WORK INSTRUCTION A — In the rows, switch "kortspiller" to "pokerspiller" from the line with "der taber hele" through the line with "placere det foran", leaving everything else as it is. Return only those lines.

Can I return/exchange my product? Yes, please see our returns policy

How do I get started with Gujarati Cooking? We suggest establishing a pantry before you start, the Indian spice tin is a great way to get your spices sorted, and check out our equipment. Alternatively you can visit your local Indian grocery store to get the basic pantry goods for your favourite recipes. Also visit our pantry pages at the beginning of the our cookbook to help create your own paste and masala mixes like chai masala and garam masala.

Are the cooking times and measurements exact? Gas and electric stoves will vary for cooking times, so a little bit of your own intuition will be helpful. Tablespoon measurements purchased in New Zealand can sometimes be Australian standard which can be of a higher quantity: 20ml, so be sure to check before you start. These recipes are created by the more common US tablespoon standard: 15ml

Who developed the recipes in this cookbook? The recipes have been passed down from generation to generation from my great grandmother, grandmother, and mother—all originating in Avda Falia, Navsari in Gujarat, India. When my mother, Laxmi Ganda, married my father and moved to New Zealand at 17, she brought her knowledge of spices and raised us three kids on her delicious meals. Mum learned much more when she came to New Zealand through her mother in law and sister-in-law and integrated many of her cooking skills to incorporate the kiwi culture. These recipes are traditionally from Gujarat and taste like home, although some have a kiwi spin like Kheemo pie. Spicy Lamb Pie! All the recipes have been recorded by Jayshri (Laxmi's 2nd daughter) with actual measurements instead of intuition via sight and smell. Together the we put together this cookbook to share with you. Read our story here.

(Stored data)

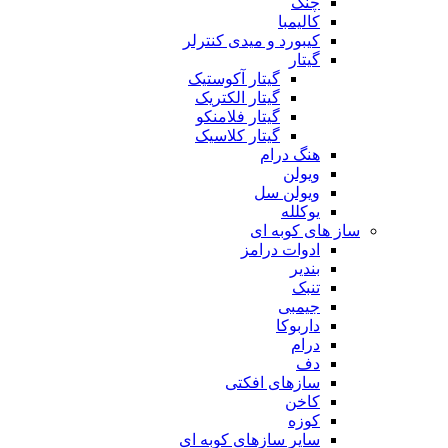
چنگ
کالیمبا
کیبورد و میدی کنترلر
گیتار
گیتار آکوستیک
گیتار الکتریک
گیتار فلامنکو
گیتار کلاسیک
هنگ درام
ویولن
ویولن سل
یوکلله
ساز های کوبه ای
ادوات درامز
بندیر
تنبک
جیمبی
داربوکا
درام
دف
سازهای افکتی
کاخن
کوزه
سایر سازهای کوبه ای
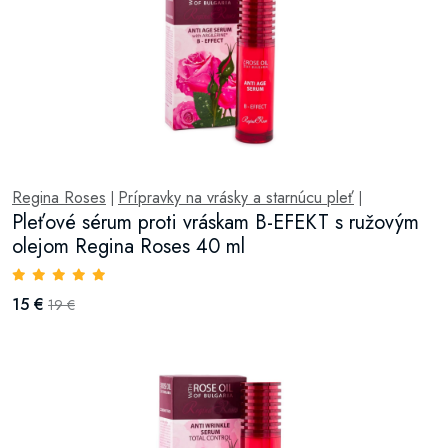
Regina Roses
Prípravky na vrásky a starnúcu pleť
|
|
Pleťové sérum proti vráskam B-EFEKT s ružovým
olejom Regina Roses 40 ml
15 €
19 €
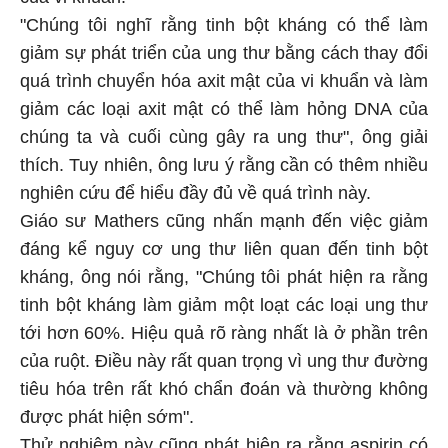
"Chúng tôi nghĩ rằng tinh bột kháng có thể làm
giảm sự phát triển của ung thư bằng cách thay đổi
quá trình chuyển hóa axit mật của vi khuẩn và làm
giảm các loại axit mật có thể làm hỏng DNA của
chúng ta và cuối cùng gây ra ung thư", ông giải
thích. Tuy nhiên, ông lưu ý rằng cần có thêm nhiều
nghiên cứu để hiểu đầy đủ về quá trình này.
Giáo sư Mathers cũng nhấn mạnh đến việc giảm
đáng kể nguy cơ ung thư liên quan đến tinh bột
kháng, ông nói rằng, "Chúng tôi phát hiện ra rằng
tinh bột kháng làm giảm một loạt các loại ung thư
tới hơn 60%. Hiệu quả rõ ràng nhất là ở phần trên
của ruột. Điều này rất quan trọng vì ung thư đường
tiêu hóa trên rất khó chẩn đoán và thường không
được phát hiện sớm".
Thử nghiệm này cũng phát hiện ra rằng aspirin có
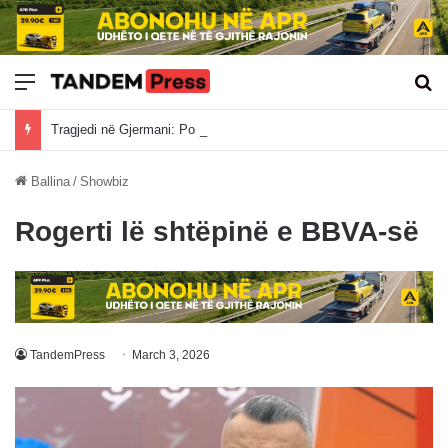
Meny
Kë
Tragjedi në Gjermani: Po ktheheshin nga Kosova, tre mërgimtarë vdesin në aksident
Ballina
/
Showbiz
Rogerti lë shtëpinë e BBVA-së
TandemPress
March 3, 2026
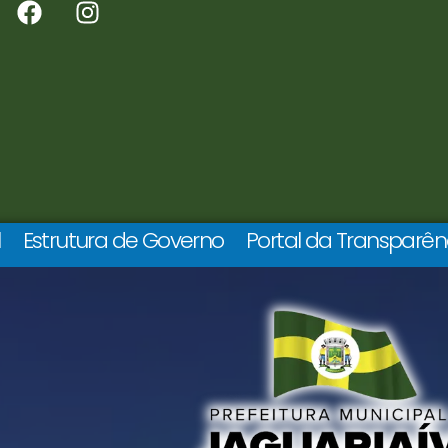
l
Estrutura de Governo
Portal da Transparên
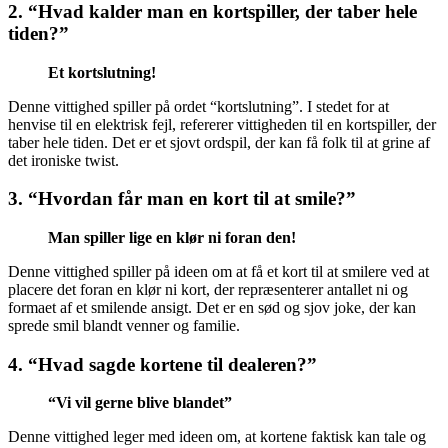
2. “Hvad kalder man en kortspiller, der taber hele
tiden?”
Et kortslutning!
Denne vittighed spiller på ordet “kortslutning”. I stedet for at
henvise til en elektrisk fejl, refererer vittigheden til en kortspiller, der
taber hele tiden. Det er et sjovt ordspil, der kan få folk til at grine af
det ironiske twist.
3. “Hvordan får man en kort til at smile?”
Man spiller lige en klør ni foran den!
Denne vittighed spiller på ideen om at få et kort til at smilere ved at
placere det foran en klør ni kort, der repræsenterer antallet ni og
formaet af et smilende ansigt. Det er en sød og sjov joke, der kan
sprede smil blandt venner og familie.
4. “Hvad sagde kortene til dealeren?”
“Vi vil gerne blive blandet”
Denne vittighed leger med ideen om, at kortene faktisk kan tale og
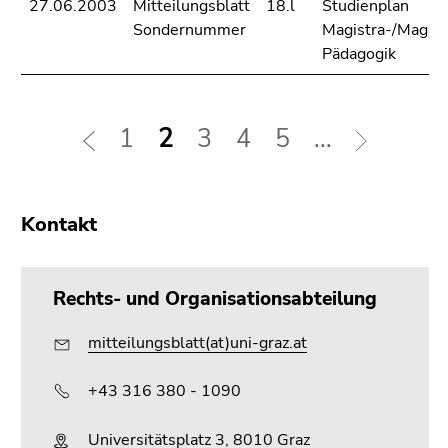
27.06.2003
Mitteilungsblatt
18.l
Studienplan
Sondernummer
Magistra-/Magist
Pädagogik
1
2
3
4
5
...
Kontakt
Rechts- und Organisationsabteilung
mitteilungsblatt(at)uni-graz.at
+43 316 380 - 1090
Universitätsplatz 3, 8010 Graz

WORK INSTRUCTION B — List the questions that open each section of the Gujarati cooking FAQ.

SOLUTION A —
2. “Hvad kalder man en pokerspiller, der taber hele
tiden?”
Et kortslutning!
Denne vittighed spiller på ordet “kortslutning”. I stedet for at
henvise til en elektrisk fejl, refererer vittigheden til en pokerspiller, der
taber hele tiden. Det er et sjovt ordspil, der kan få folk til at grine af
det ironiske twist.
3. “Hvordan får man en kort til at smile?”
Man spiller lige en klør ni foran den!
Denne vittighed spiller på ideen om at få et kort til at smilere ved at
placere det foran en klør ni kort, der repræsenterer antallet ni og

SOLUTION B —
Can I return/exchange my product?
How do I get started with Gujarati Cooking?
Are the cooking times and measurements exact?
Who developed the recipes in this cookbook?